▸ Arbeitsauftrag a
Wiederhole aus den Datensätzen unverändert die Zeilen von der Zeile mit „Запчасти для духовок“ bis zur Zeile mit „Запчасти к микроволновкам“, beide eingeschlossen.

▸ Textauszug
==================================================

Das OLG Düsseldorf hat die Streitfrage dem BGH vorgelegt und die Revision zugelassen (Az. BGH KZR 74/23). Auch das LG Dortmund erwägt im Hinweisbeschluss vom 14.08.2023, den den Bußgeldregress betreffenden Teil des Rechtsstreits aus Gründen der Prozessökonomie und der Kostenersparnis für die Parteien auszusetzen, bis der BGH im Verfahren des OLG Düsseldorf entschieden hat. Eine höchstrichterliche Entscheidung steht damit noch aus.
Von einem Aufatmen für Organmitglieder im Fall von kartellrechtlichen Unternehmensgeldbußen kann somit nicht gesprochen werden. Die Diskussion zur Haftung von Organvertretern gegenüber ihren Gesellschaften im Innenverhältnis hat zudem nicht nur im Kartellrecht eine aktuelle Brisanz, sondern stellt sich auch im Rahmen von anderen bußgeldbewährten Verstößen, wie etwa gegen das Lieferkettensorgfaltsgesetz, im Datenschutzrecht gegen die DSGVO und künftig auch bei der Umsetzung der Network-and-Information-Security-Richtlinie (NIS-2-Richtlinie) und im Cybersicherheitsstärkungsgesetz.

==================================================

▸ Eingabedatensätze
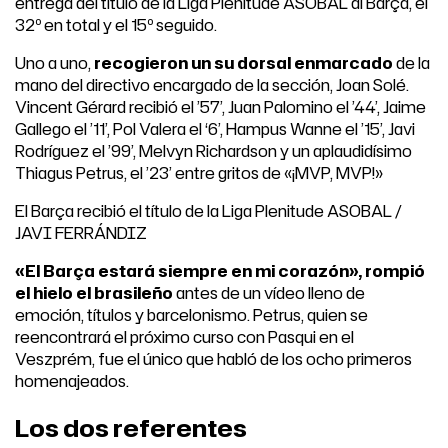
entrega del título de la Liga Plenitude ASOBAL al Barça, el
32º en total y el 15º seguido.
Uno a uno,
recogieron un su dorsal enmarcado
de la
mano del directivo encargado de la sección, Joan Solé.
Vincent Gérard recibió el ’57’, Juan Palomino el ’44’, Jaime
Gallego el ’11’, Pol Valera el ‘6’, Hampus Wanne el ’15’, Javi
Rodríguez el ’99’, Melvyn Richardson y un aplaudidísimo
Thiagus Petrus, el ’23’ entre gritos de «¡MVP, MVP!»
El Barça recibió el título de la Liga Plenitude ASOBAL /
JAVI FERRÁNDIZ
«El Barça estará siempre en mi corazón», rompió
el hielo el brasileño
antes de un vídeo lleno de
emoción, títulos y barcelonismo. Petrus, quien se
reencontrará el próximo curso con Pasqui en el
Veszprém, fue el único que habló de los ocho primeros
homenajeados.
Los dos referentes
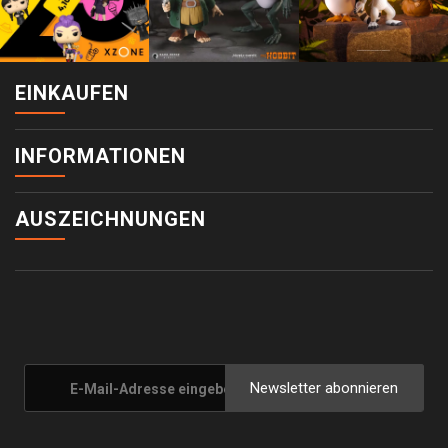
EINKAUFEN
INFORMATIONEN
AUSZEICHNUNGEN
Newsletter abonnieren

==================================================

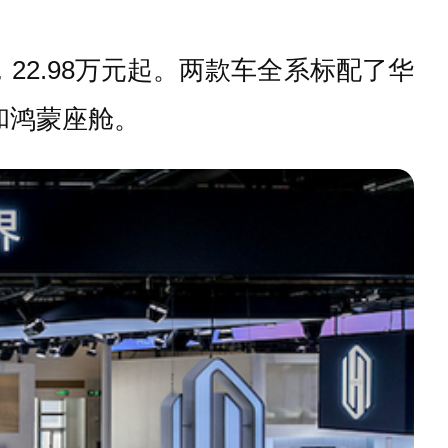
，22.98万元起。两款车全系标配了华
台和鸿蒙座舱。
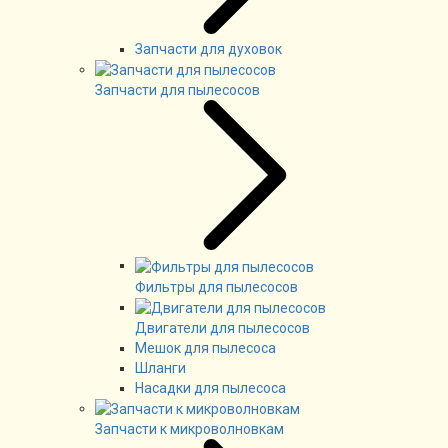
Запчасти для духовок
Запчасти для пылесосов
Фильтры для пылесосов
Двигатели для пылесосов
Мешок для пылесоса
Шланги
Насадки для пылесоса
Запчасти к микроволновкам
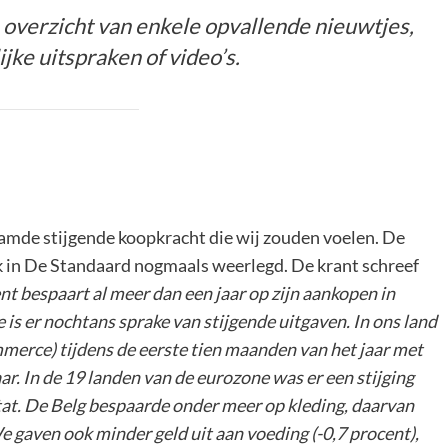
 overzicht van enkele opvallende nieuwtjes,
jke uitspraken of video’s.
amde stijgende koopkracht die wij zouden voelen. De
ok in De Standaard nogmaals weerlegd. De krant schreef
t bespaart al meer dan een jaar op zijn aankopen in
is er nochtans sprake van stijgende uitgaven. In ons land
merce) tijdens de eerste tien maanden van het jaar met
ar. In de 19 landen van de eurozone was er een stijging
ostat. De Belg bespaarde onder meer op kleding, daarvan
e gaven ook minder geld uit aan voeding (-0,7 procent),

==================================================

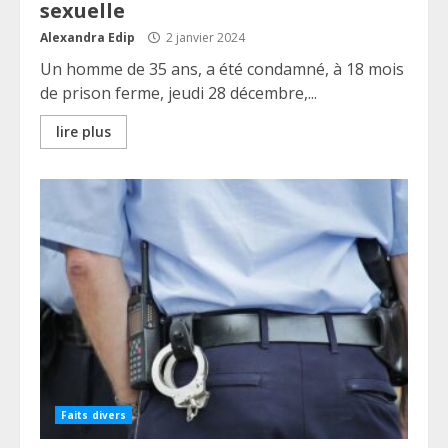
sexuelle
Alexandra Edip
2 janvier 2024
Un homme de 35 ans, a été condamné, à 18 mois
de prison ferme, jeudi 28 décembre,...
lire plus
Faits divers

==================================================

▸ Arbeitsauftrag b
Gib den Absatz des Textauszugs, der mit „Von einem Aufatmen für Organmitglieder“ beginnt, als kurze Liste wieder und behalte dabei seine wesentlichen Aussagen bei.

▸ Antwort a
Запчасти для духовок
Запчасти для пылесосов
Фильтры для пылесосов
Двигатели для пылесосов
Мешок для пылесоса
Шланги
Насадки для пылесоса
Запчасти к микроволновкам

▸ Antwort b
- Bei kartellrechtlichen Unternehmensgeldbußen gibt es für Organmitglieder keinen Grund zum Aufatmen.
- Die Innenhaftung von Organvertretern gegenüber ihren Gesellschaften ist nicht nur im Kartellrecht aktuell brisant.
- Die Frage stellt sich auch bei anderen Verstößen, die mit Bußgeldern geahndet werden können:
  - gegen das Lieferkettensorgfaltsgesetz
  - im Datenschutzrecht gegen die DSGVO
  - künftig bei der Umsetzung der NIS-2-Richtlinie
  - künftig im Cybersicherheitsstärkungsgesetz